On Alternatives

chromatic on 2009-02-17T07:47:37

In Should We Include a Better Alternative to File-Find in the perl5 Core?, Shlomi suggests that just as CPANPLUS and Module::Build entered 5.10 as alternatives to CPAN and MakeMaker, it's worth considering adding an alternative to File::Find to the core.

I understand the desire, but that kind of thinking digs the hole deeper.

The Perl 6 core will contain only those libraries absolutely necessary to download, configure, build, test, and install other libraries. (That trick seems to work for free operating systems.)

In a better world, Perl 5 would do the same and shed a few megabytes, as well as all of the crazy baggage required to make dual-lived modules work. Creating Bundle::BloatMeHarder is trivial.

The one corner case I can't quite figure out is how such a scheme would increase the likelihood of dropping support for ancient versions of Perl, such as everything older than Perl 5.8.8.


besides, who would pick?

perrin on 2009-02-17T18:54:46

I don't like File::Find::Rule at all, and everyone seems to have their favorite. At least I know I can make File::Find work reliably, even if it's clunky.

Keep File::Find...and

sigzero on 2009-02-18T01:54:56

Why not create a wrapper module with better interface? That way you can keep it...and make it "better". Seems it isn't going away anyway.

Re:Keep File::Find...and

chromatic on 2009-02-18T08:40:43

Why not create a wrapper module with better interface?

For the same reason that Buffy Summers stakes vampires instead of giving them nice suits and $50 and sending them to charm school. Sometimes dangerous things are better off really dead.

At some point, you have to pay off the technical debt of backwards compatibility, at least if you have any hope of maintaining the project.

Re:Keep File::Find...and

drhyde on 2009-02-18T11:31:55

Can you come up with an actual reason instead of a poor analogy? Unlike fictional vampires, File::Find only harms those who choose to be harmed by using it directly. File::Find is more like a big fried breakfast with all that nasty fat and EVIL meat, and we have a technical term for people who say breakfast should be banned. That term is "idiot".

Re:Keep File::Find...and

Shlomi Fish on 2009-02-18T18:52:25

Inspired by your post, I'd like to make a post to my technical journal (with the "perl" tag which should put it on Perlsphere), called "The Case for File-Find-Object". I'll give several use cases for tasks you can achieve with F-F-O that you cannot achieve easily with File::Find.

Here's a sneak preview:

1. Aborting from scanning a huge directory tree once you found the single or a few desired result. (See also this question on stackoverflow). Very painful and hacky with File::Find, but trivial with F-F-O's iterative interface.

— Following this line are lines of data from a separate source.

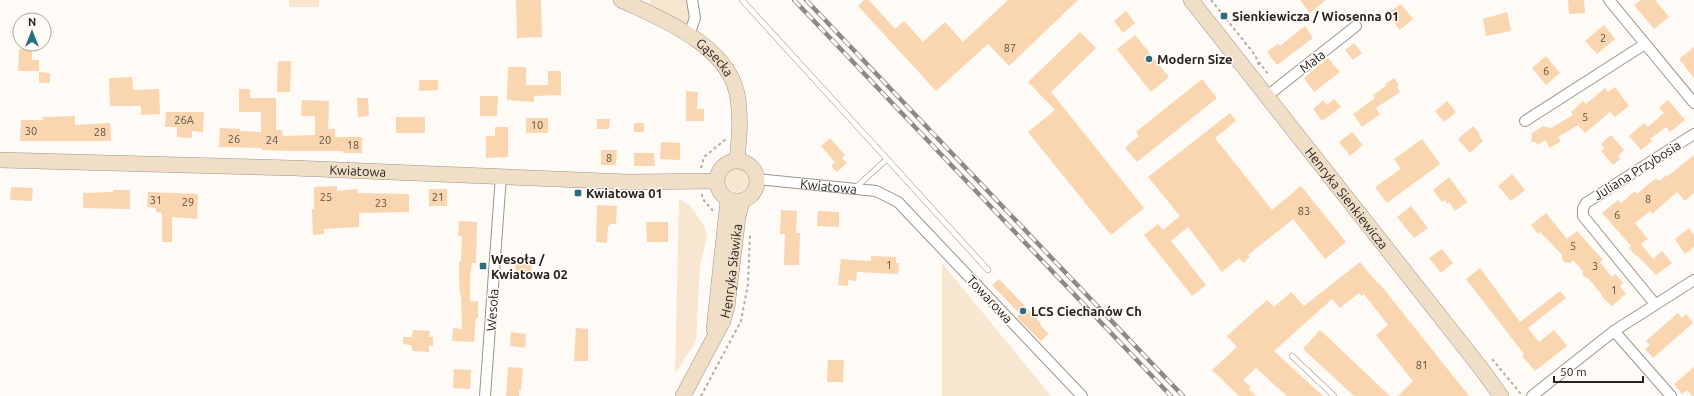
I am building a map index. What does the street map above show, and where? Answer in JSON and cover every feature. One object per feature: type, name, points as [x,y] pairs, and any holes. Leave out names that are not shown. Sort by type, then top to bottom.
[{"type":"street","name":"Gąsecka","points":[[621,0],[689,34],[719,58],[731,77],[738,97],[740,119],[738,160]]},
{"type":"street","points":[[689,34],[695,18],[692,0]]},
{"type":"street","name":"Henryka Sienkiewicza","points":[[1191,0],[1480,367],[1501,396]]},
{"type":"street","points":[[1609,0],[1694,103]]},
{"type":"street","name":"Mała","points":[[1267,96],[1356,26]]},
{"type":"street","points":[[1525,121],[1645,44]]},
{"type":"street","name":"Juliana Przybosia","points":[[1655,304],[1583,216],[1583,208],[1586,203],[1694,134]]},
{"type":"street","name":"Kwiatowa","points":[[0,160],[501,176],[629,182],[716,182]]},
{"type":"street","points":[[738,160],[748,164],[756,173],[757,179],[757,185],[752,195],[735,200],[720,194],[716,182],[718,172],[726,163],[738,160]]},
{"type":"street","name":"Wesoła","points":[[485,396],[501,176]]},
{"type":"street","name":"Kwiatowa","points":[[757,179],[876,191],[898,202]]},
{"type":"street","name":"Henryka Sławika","points":[[683,396],[723,321],[727,307],[738,217],[735,200]]},
{"type":"street","name":"Towarowa","points":[[898,202],[1082,396]]},
{"type":"street","points":[[1532,396],[1614,331],[1694,280]]},
{"type":"street","points":[[1614,331],[1671,396]]},
{"type":"lane","points":[[742,0],[988,270]]},
{"type":"lane","points":[[854,189],[887,159]]},
{"type":"lane","points":[[1292,356],[1334,396]]},
{"type":"shaded area","points":[[289,0],[319,0],[319,7],[289,7]]},
{"type":"shaded area","points":[[650,0],[692,0],[689,35],[648,13]]},
{"type":"shaded area","points":[[737,168],[746,171],[749,180],[746,189],[737,192],[728,189],[725,180],[728,171]]},
{"type":"shaded area","points":[[679,199],[690,205],[704,226],[707,236],[700,266],[696,341],[675,374]]},
{"type":"shaded area","points":[[942,263],[1051,396],[942,396]]},
{"type":"building","points":[[516,0],[541,0],[542,37],[517,38]]},
{"type":"building","points":[[864,0],[869,0],[895,29],[904,21],[923,42],[945,22],[963,42],[1008,0],[1078,0],[1009,66],[988,44],[936,91],[858,6]]},
{"type":"building","points":[[1300,0],[1326,0],[1310,13]]},
{"type":"building","points":[[1568,0],[1584,0],[1585,13],[1569,14]]},
{"type":"building","points":[[1641,0],[1655,0],[1669,17],[1654,29],[1634,5]]},
{"type":"building","points":[[1401,4],[1413,19],[1400,30],[1387,14]]},
{"type":"building","points":[[1126,11],[1135,23],[1123,33],[1114,21]]},
{"type":"building","points":[[1507,12],[1511,31],[1486,36],[1483,19]]},
{"type":"building","points":[[1604,25],[1615,39],[1597,54],[1585,41]]},
{"type":"building","points":[[1305,26],[1313,38],[1277,65],[1267,52],[1278,44],[1280,46]]},
{"type":"building","points":[[1080,32],[1096,48],[1051,92],[1144,208],[1111,235],[1028,132],[1055,110],[1028,82]]},
{"type":"building","points":[[1135,35],[1169,77],[1151,92],[1117,49]]},
{"type":"building","points":[[1354,43],[1362,53],[1353,60],[1345,50]]},
{"type":"building","points":[[1694,47],[1694,78],[1679,59]]},
{"type":"building","points":[[19,52],[32,52],[32,60],[39,60],[39,71],[18,71]]},
{"type":"building","points":[[1546,56],[1560,73],[1546,85],[1532,68]]},
{"type":"building","points":[[1328,58],[1340,72],[1314,92],[1304,78]]},
{"type":"building","points":[[278,61],[291,61],[290,92],[277,92]]},
{"type":"building","points":[[508,67],[526,67],[526,85],[548,85],[548,71],[561,71],[561,95],[534,96],[534,102],[507,100]]},
{"type":"building","points":[[39,72],[50,73],[50,83],[39,83]]},
{"type":"building","points":[[132,77],[133,90],[159,89],[160,114],[141,115],[141,106],[110,106],[109,78]]},
{"type":"building","points":[[1394,78],[1399,85],[1397,87],[1400,92],[1376,108],[1380,114],[1362,127],[1353,114],[1375,98],[1373,95]]},
{"type":"building","points":[[1202,79],[1217,98],[1137,162],[1125,148],[1139,136],[1136,132]]},
{"type":"building","points":[[419,80],[438,80],[438,90],[419,91]]},
{"type":"building","points":[[1615,87],[1629,106],[1615,117],[1610,112],[1585,133],[1578,125],[1558,137],[1561,141],[1550,148],[1545,140],[1537,145],[1536,142],[1531,142],[1531,134],[1543,126],[1551,128],[1573,115],[1571,112],[1583,101],[1586,104],[1605,88],[1608,92]]},
{"type":"building","points":[[239,89],[250,89],[250,98],[276,98],[276,130],[282,130],[283,136],[315,135],[315,116],[301,116],[302,100],[329,101],[328,129],[335,129],[335,137],[362,137],[362,153],[343,153],[343,151],[291,151],[262,150],[262,148],[219,147],[220,128],[261,132],[261,112],[239,112]]},
{"type":"building","points":[[686,91],[698,92],[697,109],[704,109],[704,121],[686,121]]},
{"type":"building","points":[[480,96],[498,96],[497,116],[480,116]]},
{"type":"building","points":[[357,98],[368,98],[369,116],[358,117]]},
{"type":"building","points":[[1334,99],[1341,107],[1322,121],[1313,109],[1323,100],[1327,105]]},
{"type":"building","points":[[1668,100],[1685,120],[1670,132],[1666,127],[1650,139],[1652,141],[1641,150],[1629,136],[1644,123],[1648,127],[1664,113],[1659,108]]},
{"type":"building","points":[[1447,101],[1456,112],[1444,122],[1435,111]]},
{"type":"building","points":[[166,112],[204,112],[203,132],[192,131],[192,138],[177,137],[177,127],[165,127]]},
{"type":"building","points":[[1230,113],[1236,121],[1215,138],[1272,210],[1301,186],[1346,242],[1325,259],[1293,219],[1248,255],[1250,257],[1243,263],[1239,258],[1222,272],[1188,227],[1171,241],[1206,285],[1192,296],[1144,235],[1158,224],[1163,230],[1180,216],[1148,177]]},
{"type":"building","points":[[75,116],[75,125],[110,123],[111,141],[20,141],[21,120],[43,120],[43,117]]},
{"type":"building","points":[[396,117],[425,117],[425,133],[396,133]]},
{"type":"building","points":[[526,118],[548,118],[548,133],[526,133]]},
{"type":"building","points":[[597,119],[610,119],[609,129],[597,129]]},
{"type":"building","points":[[634,123],[644,123],[644,132],[634,132]]},
{"type":"building","points":[[1473,126],[1480,134],[1479,136],[1483,141],[1470,153],[1458,139]]},
{"type":"building","points":[[495,127],[508,127],[508,157],[486,158],[486,136],[495,136]]},
{"type":"building","points":[[1352,132],[1363,145],[1350,156],[1339,142]]},
{"type":"building","points":[[1611,135],[1624,150],[1618,156],[1620,159],[1613,165],[1601,151],[1604,148],[1601,144]]},
{"type":"building","points":[[830,138],[845,155],[842,158],[847,163],[837,172],[831,166],[835,162],[821,146]]},
{"type":"building","points":[[1422,139],[1440,164],[1387,203],[1375,187],[1401,169],[1394,159]]},
{"type":"building","points":[[661,142],[680,143],[680,160],[660,159]]},
{"type":"building","points":[[601,150],[617,150],[616,165],[601,165]]},
{"type":"building","points":[[634,153],[654,153],[655,166],[634,166]]},
{"type":"building","points":[[1694,155],[1694,193],[1685,201],[1677,192],[1652,214],[1650,211],[1635,223],[1648,239],[1641,244],[1653,259],[1662,251],[1672,263],[1656,275],[1629,248],[1631,246],[1602,213],[1618,200],[1621,203],[1635,191],[1637,194],[1656,178],[1659,181],[1667,175],[1668,176]]},
{"type":"building","points":[[1512,174],[1525,190],[1511,201],[1498,186]]},
{"type":"building","points":[[1449,177],[1467,202],[1455,211],[1449,202],[1447,204],[1445,200],[1442,202],[1433,190]]},
{"type":"building","points":[[337,186],[337,191],[357,189],[358,193],[409,194],[409,212],[359,213],[359,227],[324,229],[324,234],[313,235],[312,209],[314,209],[314,187]]},
{"type":"building","points":[[11,187],[33,188],[32,201],[10,200]]},
{"type":"building","points":[[429,189],[447,189],[447,206],[429,206]]},
{"type":"building","points":[[113,190],[130,190],[130,209],[83,208],[83,193],[113,192]]},
{"type":"building","points":[[148,192],[198,194],[197,219],[172,217],[172,242],[162,242],[162,213],[156,212],[156,208],[147,207]]},
{"type":"building","points":[[597,205],[617,206],[616,224],[610,224],[610,226],[608,226],[607,243],[596,242]]},
{"type":"building","points":[[1411,206],[1428,228],[1414,238],[1397,217]]},
{"type":"building","points":[[781,210],[797,211],[796,233],[800,233],[799,265],[784,265],[785,234],[780,234]]},
{"type":"building","points":[[818,211],[839,212],[839,227],[817,226]]},
{"type":"building","points":[[1546,213],[1567,239],[1577,231],[1603,260],[1600,262],[1612,277],[1615,274],[1623,283],[1620,286],[1626,294],[1612,306],[1602,297],[1588,278],[1582,274],[1583,271],[1573,260],[1570,263],[1564,262],[1562,255],[1540,232],[1538,234],[1531,225]]},
{"type":"building","points":[[459,221],[477,222],[476,263],[472,263],[470,273],[471,302],[478,301],[478,318],[476,318],[474,342],[452,341],[453,328],[462,329],[459,262],[461,262],[462,236],[458,236]]},
{"type":"building","points":[[646,222],[668,222],[668,242],[647,242]]},
{"type":"building","points":[[1689,228],[1694,235],[1694,247],[1685,254],[1675,239]]},
{"type":"building","points":[[1442,249],[1453,263],[1441,273],[1429,258]]},
{"type":"building","points":[[871,256],[896,257],[896,263],[899,263],[898,274],[857,272],[856,281],[848,280],[848,286],[838,285],[841,259],[871,261]]},
{"type":"building","points":[[516,260],[532,261],[531,275],[515,274]]},
{"type":"building","points":[[1360,262],[1378,284],[1379,283],[1469,396],[1398,396],[1413,381],[1376,335],[1388,325],[1364,294],[1362,296],[1359,293],[1340,308],[1332,299],[1274,351],[1323,396],[1287,396],[1256,368],[1243,380],[1251,387],[1249,389],[1256,396],[1239,396],[1212,370],[1237,347],[1227,336],[1267,300],[1274,307],[1291,292],[1304,306]]},
{"type":"building","points":[[1480,268],[1520,322],[1560,291],[1566,298],[1528,328],[1539,342],[1554,330],[1567,346],[1535,371],[1522,356],[1524,354],[1466,279]]},
{"type":"building","name":"LCS Ciechanów Ch","points":[[999,279],[1038,320],[1041,324],[1040,325],[1049,334],[1041,341],[1020,321],[1017,317],[1020,314],[992,285]]},
{"type":"building","points":[[1678,313],[1682,318],[1686,314],[1693,323],[1653,358],[1645,349],[1650,345],[1646,341]]},
{"type":"building","points":[[576,328],[588,329],[588,361],[574,361]]},
{"type":"building","points":[[413,330],[430,331],[429,337],[433,337],[433,346],[429,346],[429,352],[413,351],[411,345],[403,344],[403,337],[412,337]]},
{"type":"building","points":[[1320,330],[1390,396],[1354,396],[1303,349]]},
{"type":"building","points":[[511,332],[526,334],[525,348],[510,346]]},
{"type":"building","points":[[828,360],[844,360],[843,382],[827,382]]},
{"type":"building","points":[[508,367],[523,368],[519,396],[506,396]]},
{"type":"building","points":[[1694,367],[1694,396],[1692,396],[1687,390],[1682,394],[1674,384]]},
{"type":"building","points":[[454,369],[471,370],[470,389],[453,388]]},
{"type":"railway","points":[[794,0],[1171,396]]},
{"type":"railway","points":[[806,0],[1183,396]]},
{"type":"place","name":"Sienkiewicza / Wiosenna 01","points":[[1224,16]]},
{"type":"place","name":"Modern Size","points":[[1149,59]]},
{"type":"place","name":"Kwiatowa 01","points":[[578,193]]},
{"type":"place","name":"Wesoła / Kwiatowa 02","points":[[483,266]]},
{"type":"place","name":"LCS Ciechanów Ch","points":[[1023,311]]}]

2. Implementing something like diff -r (recursive diff) in Perl. In F-F-O you can instantiate two different traversers to the two directories and gradually iterate one file at a time. Using File::Find you'll need to collect all the results from the two directory structures into two arrays, sort them both, and then walk over the arrays.

I don't have any ideas for more use cases, but I'm always open to suggestions. And using File-Find-Object all of your code can be written using method calls instead of setting global variables and other brain-damage.

Re:Keep File::Find...and

chromatic on 2009-02-18T19:17:25

Unlike fictional vampires, File::Find only harms those who choose to be harmed by using it directly.

... such as Perl novices who quite logically believe "It's in the core, so it must be good!"

Consider Matt's Script Archive. How many people cut and pasted that code without realizing that it was buggy and insecure?

Which is easier, correcting all of the existing code and tutorials and documentation to add a disclaimer that File::Find is difficult to use and that there are better alternatives, or formally deprecating File::Find altogether in a new version of Perl?

(Assume that Perl 5 has a regular release schedule and thus can support a formal deprecation policy.)